The psychological connection between Nabokov’s professional imaginings and Brooks’ adolescent reality may have created an impasse where the latter’s own literature was concerned, at least in the instance of Naked on my Goat. Brooks’ close friend and enduring confidant, the author Jan Wahl, was a one-time classmate of Nabokov’s, hence the previously mentioned single degree of separation.

As to whether this relative proximity proved at all significant in shaping Brooks’ opinion of Lolita is unknowable, but the connection does bear mentioning.

There is another facet to this story that warrants scrutiny: That of Salvador Dali and of his own literary forays, two of which bear noteworthy similarities to Lolita, which they both pre-date. The first of these is titled Reverie: An Erotic Daydream (1931), and the second is The Secret Life of Salvador Dali (1942). Both books feature a character by the name of Dullita.

In the former, Dullita is a young girl of 12 who becomes an object of sexual obsession in the mind of a male painter many years her senior. In the latter, which is Dali’s autobiography rather than a work of narrative fiction, Dullita’s presence is depicted not in outright carnal terms, but in a more complete and less objectified capacity. Her objectification and reduction (at least in Reverie) to a target of forbidden obsession seem plainly consistent with Lolita’s central plot composition. But the similarities are less substantive than they might at first seem.

The degree to which Nabokov borrowed from his forebear Dali is a matter of some literary debate. Aside from the obvious parallels between Reverie and his own Lolita, the name “Dullita” is very nearly plaintive in its insistence that comparison is drawn. However, it could easily be argued that Dali’s inspiration was so removed from that of Nabokov as to render the comparison largely facile. His Dullita is characterized by striking similarities to 19th-century Irish dancer Lola Montez (often mistaken for a Spaniard) and appears more closely aligned with the folklore sensibilities of the previous century.

Conversely, Nabokov’s Lolita draws decidedly upon 20th-century mores, cultural hallmarks, and literary conventions. So much so, in fact, that direct comparisons to Wedekind’s Lulu are strongly defensible. In truth, if one probes deeply enough, one might piece together the Lolita character (if not the novel she inhabits) when examining the archetypes on display between Wedekind’s Lulu and Böhme’s Thymian Henning.

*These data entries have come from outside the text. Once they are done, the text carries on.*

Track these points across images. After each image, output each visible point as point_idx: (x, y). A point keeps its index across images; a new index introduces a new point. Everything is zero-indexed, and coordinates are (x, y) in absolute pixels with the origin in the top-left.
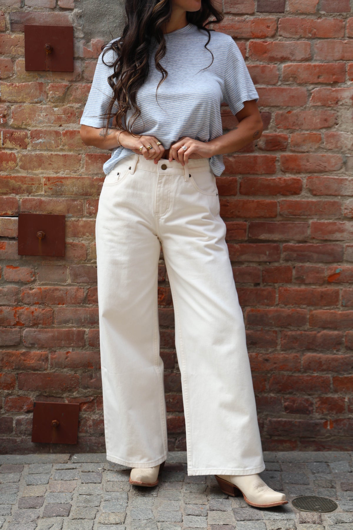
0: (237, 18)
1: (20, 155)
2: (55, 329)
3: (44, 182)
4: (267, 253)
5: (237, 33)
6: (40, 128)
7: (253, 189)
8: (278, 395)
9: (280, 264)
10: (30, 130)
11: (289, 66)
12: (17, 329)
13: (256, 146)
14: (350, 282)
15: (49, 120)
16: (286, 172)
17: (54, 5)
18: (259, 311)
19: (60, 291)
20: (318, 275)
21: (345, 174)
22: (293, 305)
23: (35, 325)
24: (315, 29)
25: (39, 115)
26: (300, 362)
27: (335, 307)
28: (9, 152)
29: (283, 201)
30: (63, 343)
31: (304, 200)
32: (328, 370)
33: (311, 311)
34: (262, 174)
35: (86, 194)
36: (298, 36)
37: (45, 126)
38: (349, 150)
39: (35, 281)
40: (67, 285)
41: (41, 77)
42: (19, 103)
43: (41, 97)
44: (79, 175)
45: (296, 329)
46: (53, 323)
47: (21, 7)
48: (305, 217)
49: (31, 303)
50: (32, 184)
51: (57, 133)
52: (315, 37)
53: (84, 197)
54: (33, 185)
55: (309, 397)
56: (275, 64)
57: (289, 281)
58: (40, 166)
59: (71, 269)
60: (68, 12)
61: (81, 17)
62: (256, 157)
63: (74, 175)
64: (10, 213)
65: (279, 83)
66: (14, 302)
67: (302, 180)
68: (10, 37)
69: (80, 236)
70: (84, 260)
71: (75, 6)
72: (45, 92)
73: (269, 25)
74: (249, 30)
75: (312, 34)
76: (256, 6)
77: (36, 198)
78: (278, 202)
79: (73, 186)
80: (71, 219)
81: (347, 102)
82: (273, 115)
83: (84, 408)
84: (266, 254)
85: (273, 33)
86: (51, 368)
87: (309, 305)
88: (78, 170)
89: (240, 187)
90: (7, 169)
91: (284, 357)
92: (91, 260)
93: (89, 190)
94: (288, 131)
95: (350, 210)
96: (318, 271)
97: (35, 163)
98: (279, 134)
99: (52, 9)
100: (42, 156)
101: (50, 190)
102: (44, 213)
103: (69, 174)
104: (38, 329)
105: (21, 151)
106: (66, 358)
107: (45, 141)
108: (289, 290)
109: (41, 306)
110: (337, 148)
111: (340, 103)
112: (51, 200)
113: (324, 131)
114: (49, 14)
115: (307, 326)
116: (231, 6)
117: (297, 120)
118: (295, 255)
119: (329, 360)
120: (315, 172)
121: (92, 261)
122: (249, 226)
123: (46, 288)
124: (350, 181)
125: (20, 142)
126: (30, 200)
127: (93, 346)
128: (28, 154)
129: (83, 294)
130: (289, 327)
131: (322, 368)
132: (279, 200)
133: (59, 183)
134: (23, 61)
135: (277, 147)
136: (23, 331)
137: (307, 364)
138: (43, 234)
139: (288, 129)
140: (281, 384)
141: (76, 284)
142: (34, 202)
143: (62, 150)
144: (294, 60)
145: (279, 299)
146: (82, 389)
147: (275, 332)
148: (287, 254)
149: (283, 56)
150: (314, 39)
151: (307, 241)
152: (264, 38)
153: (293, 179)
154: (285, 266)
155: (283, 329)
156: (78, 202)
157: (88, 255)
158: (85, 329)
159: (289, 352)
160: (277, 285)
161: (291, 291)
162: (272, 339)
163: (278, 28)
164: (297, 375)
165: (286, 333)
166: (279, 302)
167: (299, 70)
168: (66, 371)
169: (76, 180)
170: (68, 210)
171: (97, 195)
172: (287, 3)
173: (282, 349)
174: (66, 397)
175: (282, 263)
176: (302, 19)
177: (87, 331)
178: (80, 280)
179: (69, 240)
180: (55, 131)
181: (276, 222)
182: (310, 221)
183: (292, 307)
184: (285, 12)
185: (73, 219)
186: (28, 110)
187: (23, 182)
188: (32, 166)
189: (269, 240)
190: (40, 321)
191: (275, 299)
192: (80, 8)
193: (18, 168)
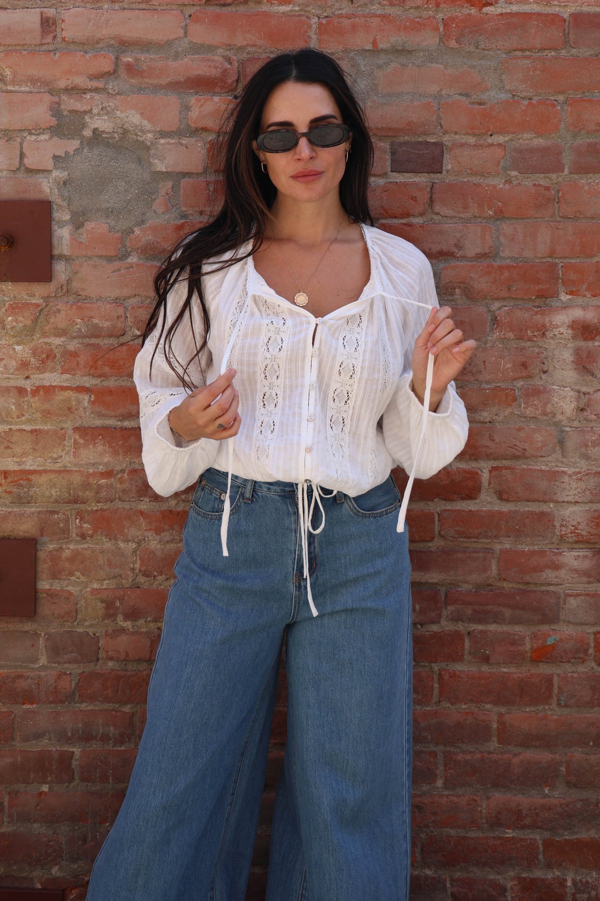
2: (18, 751)
4: (418, 607)
8: (439, 872)
9: (442, 627)
11: (454, 268)
14: (572, 660)
15: (6, 369)
17: (16, 162)
19: (26, 680)
20: (513, 648)
21: (562, 463)
22: (465, 704)
24: (500, 202)
26: (481, 812)
27: (547, 707)
29: (445, 510)
30: (32, 776)
31: (485, 509)
32: (533, 826)
33: (501, 715)
35: (76, 502)
36: (468, 215)
38: (568, 418)
40: (38, 669)
44: (61, 467)
45: (472, 750)
46: (13, 739)
48: (489, 541)
51: (21, 391)
52: (500, 215)
53: (71, 506)
55: (498, 877)
57: (459, 658)
59: (47, 638)
60: (42, 175)
61: (65, 184)
63: (51, 466)
67: (479, 472)
69: (64, 577)
70: (72, 620)
71: (55, 165)
73: (414, 195)
74: (377, 204)
75: (495, 212)
76: (389, 163)
78: (437, 512)
79: (51, 487)
80: (47, 547)
81: (562, 334)
83: (72, 897)
85: (421, 209)
86: (9, 822)
87: (497, 703)
88: (61, 457)
91: (451, 801)
92: (85, 620)
93: (80, 493)
95: (573, 528)
96: (514, 641)
99: (12, 171)
101: (7, 496)
103: (43, 466)
106: (38, 805)
108: (458, 676)
110: (546, 414)
111: (549, 334)
112: (10, 513)
113: (520, 383)
114: (7, 180)
115: (494, 744)
118: (469, 612)
119: (535, 809)
120: (506, 459)
121: (87, 623)
123: (1, 673)
124: (570, 476)
127: (88, 781)
129: (71, 685)
130: (460, 745)
131: (522, 823)
132: (438, 509)
133: (24, 482)
137: (494, 815)
140: (445, 853)
141: (56, 665)
143: (29, 421)
144: (463, 257)
145: (441, 692)
146: (67, 863)
147: (434, 754)
148: (454, 608)
149: (442, 251)
150: (498, 219)
151: (492, 585)
152: (407, 218)
153: (465, 471)
154: (451, 631)
155: (448, 749)
156: (61, 516)
157: (78, 612)
158: (74, 750)
159: (460, 791)
160: (436, 667)
161: (462, 678)
162: (427, 768)
163: (431, 200)
164: (477, 835)
165: (454, 757)
166: (439, 698)
167: (472, 275)
168: (37, 828)
169: (57, 475)
170: (42, 532)
171: (96, 503)
172: (447, 157)
173: (446, 786)
174: (37, 878)
175: (446, 626)
176: (475, 184)
177: (76, 753)
178: (64, 659)
179: (44, 585)
180: (16, 388)
181: (433, 549)
182: (498, 547)
183: (464, 707)
184: (444, 173)
185: (51, 547)
189: (420, 584)
191: (432, 693)
192: (63, 169)
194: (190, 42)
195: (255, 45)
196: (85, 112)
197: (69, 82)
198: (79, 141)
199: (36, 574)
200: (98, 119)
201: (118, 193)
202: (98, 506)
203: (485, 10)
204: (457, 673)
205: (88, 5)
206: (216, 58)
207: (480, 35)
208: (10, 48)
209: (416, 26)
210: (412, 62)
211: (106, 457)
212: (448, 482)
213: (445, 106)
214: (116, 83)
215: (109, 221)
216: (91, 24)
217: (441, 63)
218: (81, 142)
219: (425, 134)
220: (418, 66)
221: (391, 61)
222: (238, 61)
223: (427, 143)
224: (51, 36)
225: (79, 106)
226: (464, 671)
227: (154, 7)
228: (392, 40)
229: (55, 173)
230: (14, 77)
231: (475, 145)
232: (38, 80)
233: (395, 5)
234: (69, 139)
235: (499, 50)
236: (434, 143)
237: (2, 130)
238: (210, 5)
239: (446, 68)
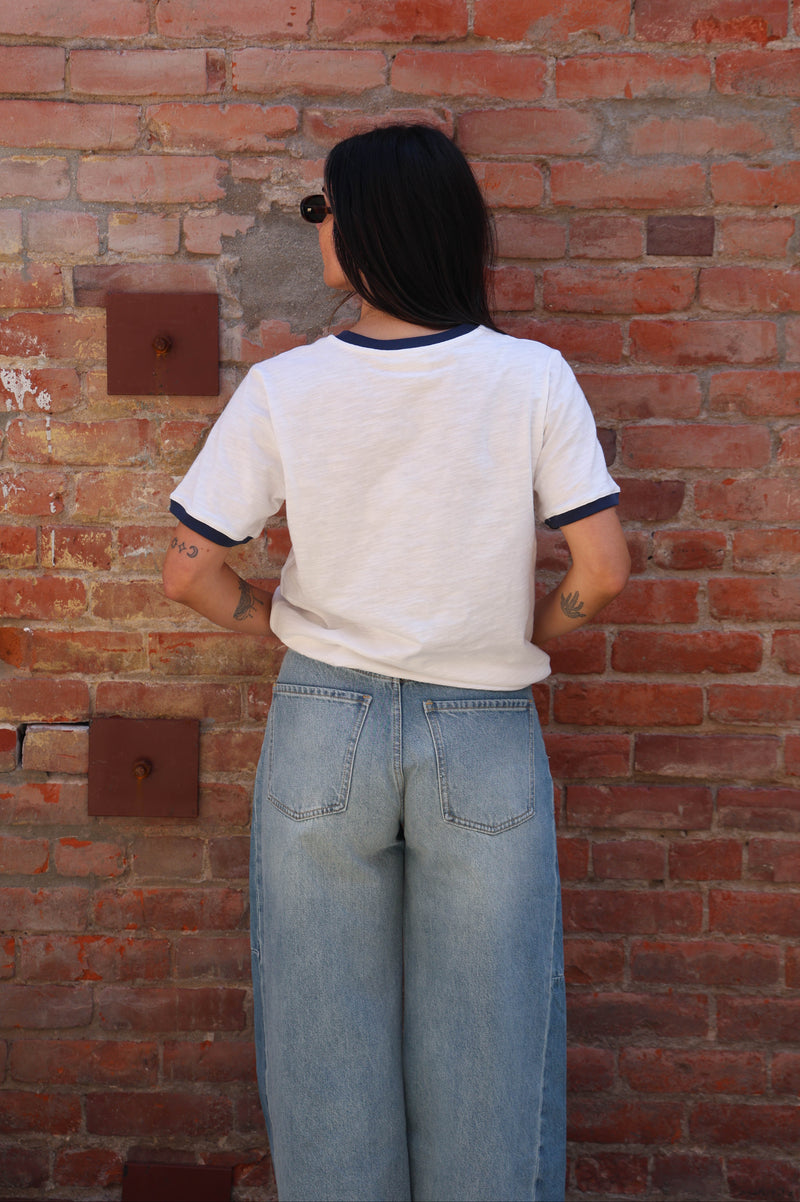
0: (600, 269)
1: (93, 584)
2: (175, 988)
3: (150, 644)
4: (681, 809)
5: (601, 301)
6: (142, 520)
7: (644, 658)
8: (713, 1151)
9: (713, 835)
10: (117, 528)
11: (726, 377)
12: (85, 986)
13: (650, 558)
15: (162, 505)
16: (725, 619)
17: (175, 245)
18: (663, 947)
19: (185, 899)
22: (743, 934)
23: (128, 976)
24: (787, 292)
25: (139, 494)
26: (765, 1073)
28: (68, 577)
29: (716, 686)
30: (193, 1021)
31: (766, 684)
33: (789, 949)
34: (664, 624)
35: (248, 672)
36: (746, 309)
37: (153, 517)
39: (126, 873)
40: (202, 885)
41: (144, 407)
42: (93, 466)
43: (144, 454)
45: (753, 993)
46: (169, 974)
47: (100, 255)
48: (772, 724)
49: (117, 927)
50: (123, 650)
52: (786, 309)
53: (242, 679)
54: (124, 654)
55: (790, 1159)
56: (693, 371)
57: (733, 874)
58: (140, 608)
59: (212, 846)
60: (208, 261)
61: (236, 272)
62: (649, 586)
64: (70, 716)
65: (704, 415)
66: (79, 926)
67: (760, 636)
68: (73, 320)
69: (234, 768)
70: (243, 824)
71: (223, 248)
72: (152, 441)
73: (676, 284)
74: (630, 295)
75: (780, 304)
76: (644, 243)
77: (130, 681)
78: (705, 688)
79: (218, 654)
80: (213, 730)
82: (690, 489)
83: (243, 1177)
84: (676, 813)
85: (685, 301)
86: (165, 1081)
87: (784, 933)
89: (614, 653)
90: (62, 616)
91: (726, 1059)
93: (254, 662)
94: (726, 524)
97: (129, 602)
98: (706, 531)
99: (170, 255)
100: (144, 586)
101: (162, 665)
102: (149, 715)
103: (205, 627)
104: (134, 988)
105: (96, 575)
106: (201, 1058)
107: (151, 550)
108: (735, 899)
109: (139, 932)
112: (166, 686)
114: (164, 269)
115: (781, 986)
116: (587, 243)
117: (747, 499)
118: (747, 815)
120: (794, 620)
122: (636, 744)
123: (153, 891)
125: (95, 555)
126: (118, 687)
128: (114, 581)
129: (242, 906)
130: (737, 987)
132: (706, 683)
133: (184, 648)
134: (102, 372)
135: (700, 563)
136: (99, 991)
137: (782, 1077)
138: (145, 767)
139: (725, 520)
140: (720, 1126)
141: (224, 880)
142: (127, 692)
144: (739, 363)
145: (712, 919)
146: (238, 1133)
147: (703, 999)
148: (727, 811)
149: (712, 354)
150: (784, 314)
151: (776, 782)
152: (666, 313)
153: (741, 635)
154: (724, 840)
155: (722, 991)
156: (230, 691)
158: (246, 988)
159: (738, 1046)
160: (705, 886)
161: (739, 901)
162: (696, 1016)
163: (698, 292)
164: (760, 1104)
165: (730, 1002)
166: (710, 926)
167: (750, 385)
168: (200, 1088)
169: (224, 639)
170: (206, 710)
172: (718, 235)
173: (720, 1040)
174: (200, 1151)
175: (716, 833)
176: (754, 270)
177: (249, 992)
178: (232, 871)
179: (209, 778)
181: (701, 735)
182: (784, 733)
183: (742, 938)
184: (715, 255)
185: (218, 730)
186: (113, 483)
187: (100, 646)
188: (121, 609)
189: (684, 779)
190: (138, 969)
191: (701, 920)
192: (234, 253)
193: (89, 614)
194: (394, 91)
195: (476, 95)
196: (261, 181)
197: (242, 143)
198: (253, 218)
199: (199, 764)
200: (278, 190)
201: (303, 283)
203: (771, 45)
204: (733, 894)
205: (266, 45)
206: (427, 111)
207: (763, 77)
208: (168, 99)
209: (681, 68)
210: (675, 114)
212: (719, 649)
213: (716, 170)
214: (300, 144)
215: (291, 319)
216: (268, 68)
217: (712, 116)
218: (256, 219)
219: (690, 206)
220: (682, 119)
221: (649, 114)
222: (454, 115)
223: (693, 218)
224: (218, 84)
225: (254, 173)
226: (741, 892)
227: (348, 46)
228: (651, 85)
229: (225, 259)
230: (173, 135)
231: (755, 220)
232: (202, 140)
233: (654, 41)
234: (241, 214)
235: (787, 96)
236: (703, 218)
237: (157, 204)
238: (419, 43)
239: (718, 121)
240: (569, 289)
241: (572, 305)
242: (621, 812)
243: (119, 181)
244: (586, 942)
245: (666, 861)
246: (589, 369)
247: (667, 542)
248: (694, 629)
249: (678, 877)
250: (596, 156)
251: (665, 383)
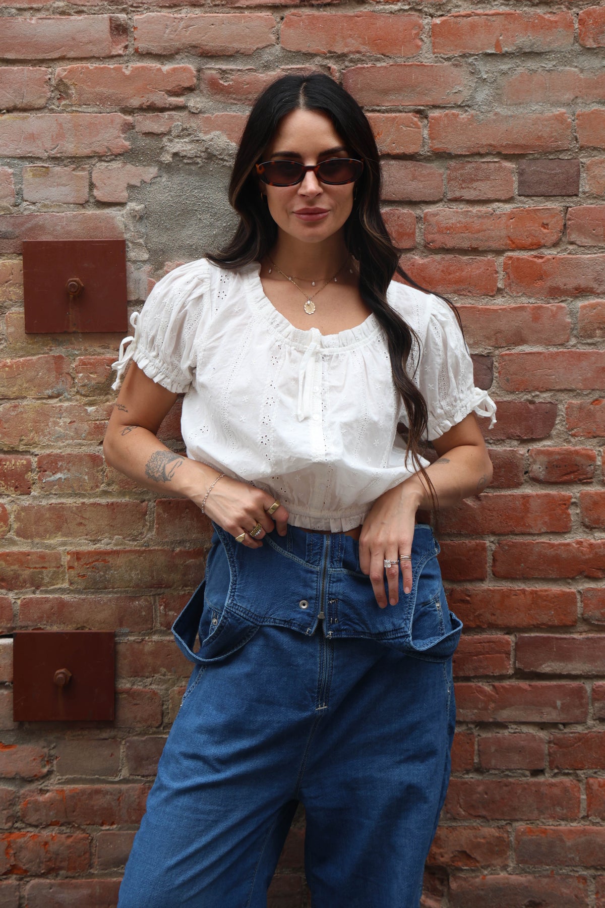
0: (475, 209)
1: (15, 507)
2: (96, 880)
3: (69, 562)
4: (559, 703)
5: (477, 239)
6: (58, 449)
7: (522, 564)
9: (589, 728)
10: (36, 455)
11: (593, 307)
12: (12, 881)
13: (526, 473)
15: (77, 433)
16: (595, 528)
17: (84, 194)
18: (544, 832)
19: (104, 795)
23: (51, 871)
25: (56, 424)
29: (589, 590)
34: (540, 534)
35: (159, 585)
37: (68, 445)
39: (50, 773)
40: (119, 782)
41: (60, 343)
42: (13, 399)
43: (60, 386)
44: (142, 546)
46: (91, 866)
47: (16, 205)
49: (41, 824)
50: (43, 567)
51: (95, 459)
53: (154, 591)
54: (43, 570)
56: (562, 301)
58: (58, 528)
59: (128, 746)
60: (115, 209)
61: (141, 218)
62: (526, 498)
63: (131, 545)
65: (573, 341)
66: (6, 823)
69: (147, 674)
70: (157, 725)
71: (129, 197)
72: (68, 374)
73: (545, 222)
74: (504, 233)
76: (516, 185)
77: (51, 596)
78: (579, 592)
79: (131, 570)
80: (128, 639)
82: (562, 408)
84: (555, 707)
85: (554, 238)
88: (141, 533)
89: (494, 560)
93: (165, 576)
94: (596, 440)
97: (49, 523)
98: (577, 448)
99: (82, 205)
100: (63, 508)
101: (79, 580)
102: (69, 628)
103: (121, 544)
104: (58, 881)
105: (18, 499)
107: (68, 475)
109: (64, 828)
112: (83, 600)
114: (74, 216)
116: (463, 186)
122: (516, 644)
123: (74, 789)
125: (16, 481)
126: (39, 602)
128: (34, 504)
132: (580, 588)
133: (99, 564)
134: (19, 313)
135: (572, 477)
136: (25, 884)
138: (65, 675)
139: (595, 437)
141: (139, 778)
142: (47, 606)
143: (105, 493)
145: (589, 805)
147: (584, 879)
148: (601, 705)
149: (580, 286)
152: (537, 249)
154: (599, 733)
155: (600, 872)
156: (142, 602)
157: (165, 714)
162: (576, 896)
163: (565, 229)
166: (588, 811)
169: (137, 556)
170: (120, 622)
171: (183, 587)
172: (584, 177)
175: (591, 727)
178: (148, 769)
179: (124, 684)
180: (90, 455)
184: (580, 195)
185: (132, 639)
186: (32, 415)
187: (22, 565)
188: (41, 529)
189: (560, 677)
190: (61, 862)
191: (579, 807)
192: (140, 202)
193: (11, 535)
194: (283, 50)
195: (359, 52)
196: (163, 134)
197: (144, 100)
198: (156, 169)
199: (115, 670)
200: (178, 142)
201: (203, 227)
202: (185, 590)
205: (165, 9)
206: (314, 67)
208: (75, 61)
209: (547, 23)
210: (542, 67)
211: (194, 533)
212: (591, 556)
213: (580, 117)
214: (198, 99)
216: (167, 31)
217: (576, 67)
218: (159, 169)
219: (557, 149)
221: (518, 66)
222: (339, 71)
223: (560, 161)
224: (122, 46)
225: (156, 128)
227: (240, 10)
228: (519, 40)
230: (81, 95)
232: (108, 98)
234: (145, 166)
236: (569, 161)
237: (68, 158)
238: (305, 6)
239: (582, 71)
240: (447, 229)
241: (450, 244)
242: (503, 708)
243: (32, 137)
244: (474, 828)
245: (546, 752)
246: (468, 302)
247: (543, 459)
248: (568, 539)
249: (557, 768)
250: (469, 106)
251: (537, 314)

Opening the door on names, it should be noted, is to open Pandora’s Box, if you’ll pardon the play on words. For, as it happens, the name “Lolita” is freighted with significant context and literary precedent, enough to point the needle of Nabokov’s inspiration not (strictly) to Dali, but indeed back to Louise Brooks. The name Lola is a Spanish diminutive of Louise, which does inadvertently suggest a link to Dali’s own muse. But that link seems wholly inadequate when measured against the direct connection between the “Lola” and the seminal actress who bore that first name—Louise Brooks herself.

Did Nabokov succumb to a subconscious round of inspiration when bestowing the eponymous “nymphet” with a name so seemingly reminiscent of “Dulitta”? Perhaps. If so, the international community of literature scholars could simply box this one up, pin a bow on top, and declare the debate over. What holds up to greater scrutiny is the idea of Nabokov’s having transposed the collective identities of Lulu and Thymian (convincingly portrayed by Louise Brooks) into a narrative structure that bears tangential similarities to an earlier, and ultimately very different, work by Salvador Dali.

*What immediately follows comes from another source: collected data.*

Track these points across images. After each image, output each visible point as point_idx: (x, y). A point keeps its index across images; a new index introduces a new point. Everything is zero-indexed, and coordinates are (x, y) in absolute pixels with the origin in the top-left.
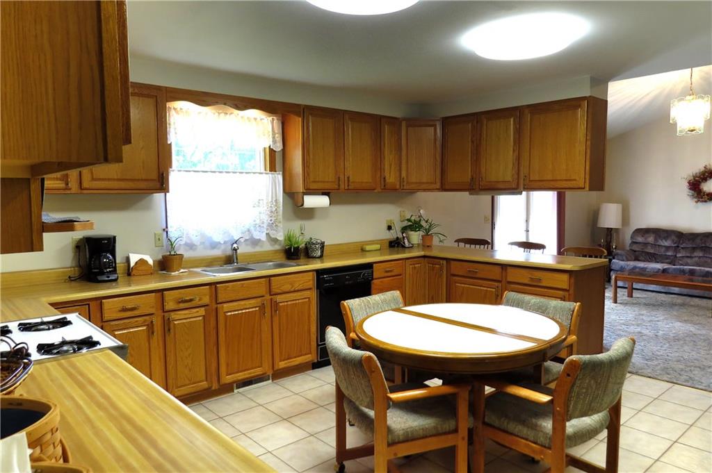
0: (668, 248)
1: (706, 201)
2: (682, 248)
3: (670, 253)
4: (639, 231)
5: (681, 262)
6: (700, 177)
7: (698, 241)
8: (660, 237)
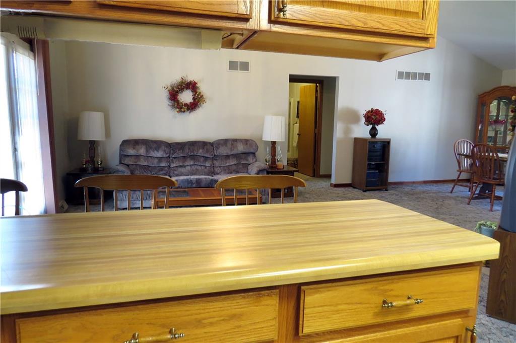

What ultimately became of Louise Brooks’ Naked on my Goat is not entirely known. Was her incinerated manuscript the sole extant copy? The answer remains a mystery. Even so, the plausible explanation argued herein as to why she destroyed at least one copy of the work may shed light on just what it was the nigh-mythical Louise Brooks had to say. At present, we will leave it to public opinion, and to its omnipresent court.